In the past decade, the combination of big data and deep learning has fundamentally changed the way we approach computer vision, natural language processing, and other machine learning (ML) applications; tasks ranging from spam email detection to realistic text-to-video synthesis have seen incredible strides, with accuracy metrics on certain tasks reaching superhuman levels. A major positive side effect of these improvements is an increase in the use of embedding vectors, i.e. model artifacts generated by taking an intermediate result within a deep neural network. OpenAI’s docs page gives a great overview:
An embedding is a special format of data representation that can be easily utilized by machine learning models and algorithms. The embedding is an information dense representation of the semantic meaning of a piece of text. Each embedding is a vector of floating point numbers, such that the distance between two embeddings in the vector space is correlated with semantic similarity between two inputs in the original format. For example, if two texts are similar, then their vector representations should also be similar.
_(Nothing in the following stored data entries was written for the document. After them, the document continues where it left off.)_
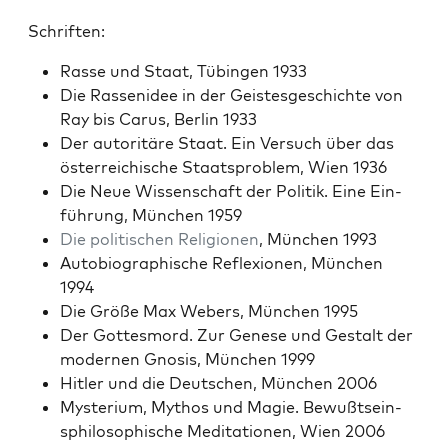
Schriften:
Rasse und Staat, Tübin­gen 1933
Die Rassenidee in der Geis­tes­geschichte von
Ray bis Carus, Berlin 1933
Der autoritäre Staat. Ein Ver­such über das
öster­re­ichis­che Staat­sprob­lem, Wien 1936
Die Neue Wis­senschaft der Poli­tik. Eine Ein­
führung, München 1959
Die poli­tis­chen Reli­gio­nen
, München 1993
Auto­bi­ographis­che Reflex­io­nen, München
1994
Die Größe Max Webers, München 1995
Der Gottes­mord. Zur Genese und Gestalt der
mod­er­nen Gno­sis, München 1999
Hitler und die Deutschen, München 2006
Mys­teri­um, Mythos und Magie. Bewußt­sein­
sphilosophis­che Med­i­ta­tio­nen, Wien 2006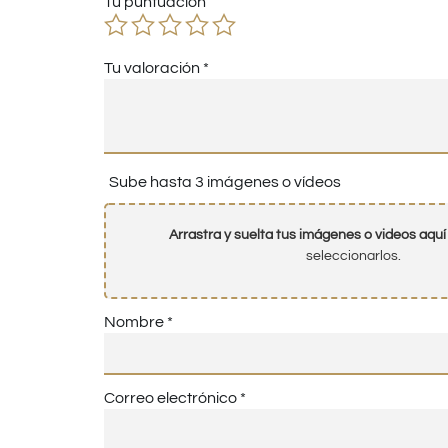
Tu puntuación
Tu valoración
*
Sube hasta 3 imágenes o vídeos
Arrastra y suelta tus imágenes o videos aquí
seleccionarlos.
Nombre
*
Correo electrónico
*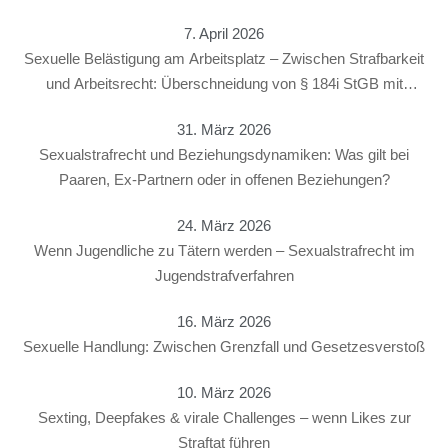
7. April 2026
Sexuelle Belästigung am Arbeitsplatz – Zwischen Strafbarkeit
und Arbeitsrecht: Überschneidung von § 184i StGB mit
arbeitsrechtlichen Konsequenzen
31. März 2026
Sexualstrafrecht und Beziehungsdynamiken: Was gilt bei
Paaren, Ex-Partnern oder in offenen Beziehungen?
24. März 2026
Wenn Jugendliche zu Tätern werden – Sexualstrafrecht im
Jugendstrafverfahren
16. März 2026
Sexuelle Handlung: Zwischen Grenzfall und Gesetzesverstoß
10. März 2026
Sexting, Deepfakes & virale Challenges – wenn Likes zur
Straftat führen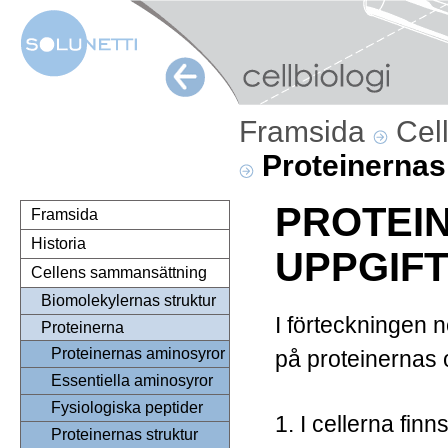
Framsida
Cel
Proteinernas
PROTEI
Framsida
Historia
UPPGIF
Cellens sammansättning
Biomolekylernas struktur
I förteckningen
Proteinerna
Proteinernas aminosyror
på proteinernas o
Essentiella aminosyror
Fysiologiska peptider
1.
I cellerna finns
Proteinernas struktur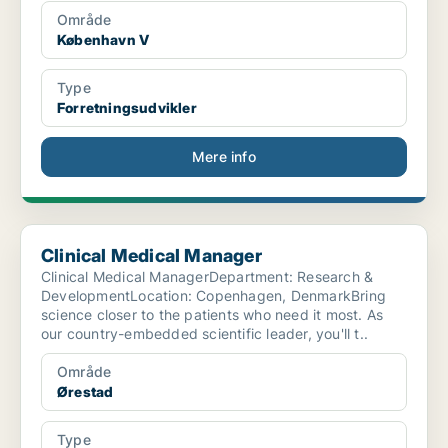
Område
København V
Type
Forretningsudvikler
Mere info
Clinical Medical Manager
Clinical Medical Manager
Clinical Medical ManagerDepartment: Research &
DevelopmentLocation: Copenhagen, DenmarkBring
science closer to the patients who need it most. As
our country-embedded scientific leader, you'll t..
Område
Ørestad
Type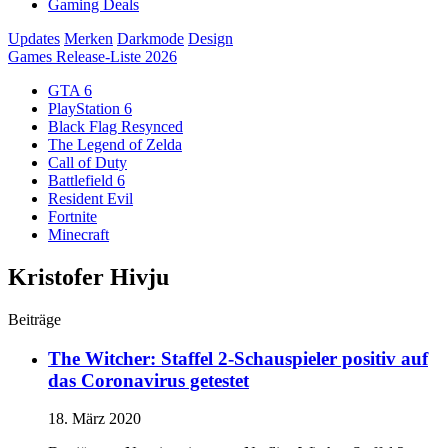
Gaming Deals
Updates
Merken
Darkmode
Design
Games Release-Liste 2026
GTA 6
PlayStation 6
Black Flag Resynced
The Legend of Zelda
Call of Duty
Battlefield 6
Resident Evil
Fortnite
Minecraft
Kristofer Hivju
Beiträge
The Witcher: Staffel 2-Schauspieler positiv auf
das Coronavirus getestet
18. März 2020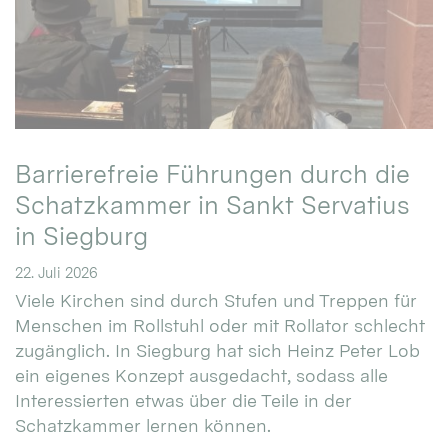
Barrierefreie Führungen durch die
Schatzkammer in Sankt Servatius
in Siegburg
22. Juli 2026
Viele Kirchen sind durch Stufen und Treppen für
Menschen im Rollstuhl oder mit Rollator schlecht
zugänglich. In Siegburg hat sich Heinz Peter Lob
ein eigenes Konzept ausgedacht, sodass alle
Interessierten etwas über die Teile in der
Schatzkammer lernen können.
The table below shows three query images along with their corresponding top five images in embedding space (I used the first 1000 images of Unsplash Lite as the dataset):
|Query image||Nearest neighbors|
These results you see above were generated with an image embedding model based on
resnet50, a well-known pure convolutional image classification model. Embeddings are not limited to images - they can also be generated for wide array of different types of unstructured data, including images, audio, time-series data, and molecular structures. Models which embed multiple different types of data into the same space, also more commonly known as multi-modal embedding models, also exist and are being used in an increasingly large number of applications.
As we’ll see in the next two sections, generating these high quality embeddings can be difficult, especially at scale.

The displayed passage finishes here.